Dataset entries
# # # # # # #

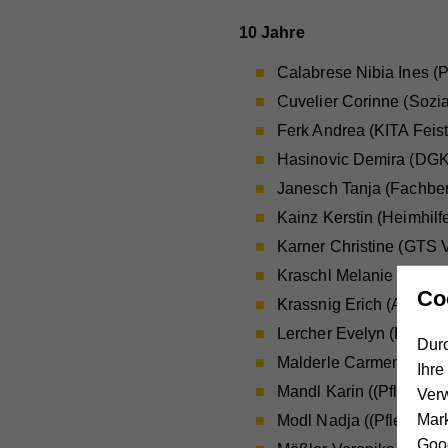
10 Jahre
Calabrese Nibia Ines (Pf
Cuvelier Corinne (Sozi
Ferk Andrea (KITA Feistr
Hasinovic Demira (DGK
Janesch Tanja (Fachber
Kainz Kerstin (Heimhilf
Karner Christine (GTS V
Kraschl Melanie (Heimhil
Co
Krassnig Erich (Abteilun
Lercher Evelyn (Heimhilf
Durc
Malderle Carmen (Reini
Ihre
Mandl Karin ((Pflegeassi
Ver
Mar
Modl Nadja ((Pflegeassis
Goog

# # # # # # #

• **TASK PROMPT**
Omitting the pictures, copy each record above exactly as it stands.

• **RESPONSE**
10 Jahre
Calabrese Nibia Ines (Pf
Cuvelier Corinne (Sozi
Ferk Andrea (KITA Feistr
Hasinovic Demira (DGK
Janesch Tanja (Fachber
Kainz Kerstin (Heimhilf
Karner Christine (GTS V
Kraschl Melanie (Heimhil
Co
Krassnig Erich (Abteilun
Lercher Evelyn (Heimhilf
Durc
Malderle Carmen (Reini
Ihre
Mandl Karin ((Pflegeassi
Ver
Mar
Modl Nadja ((Pflegeassis
Goog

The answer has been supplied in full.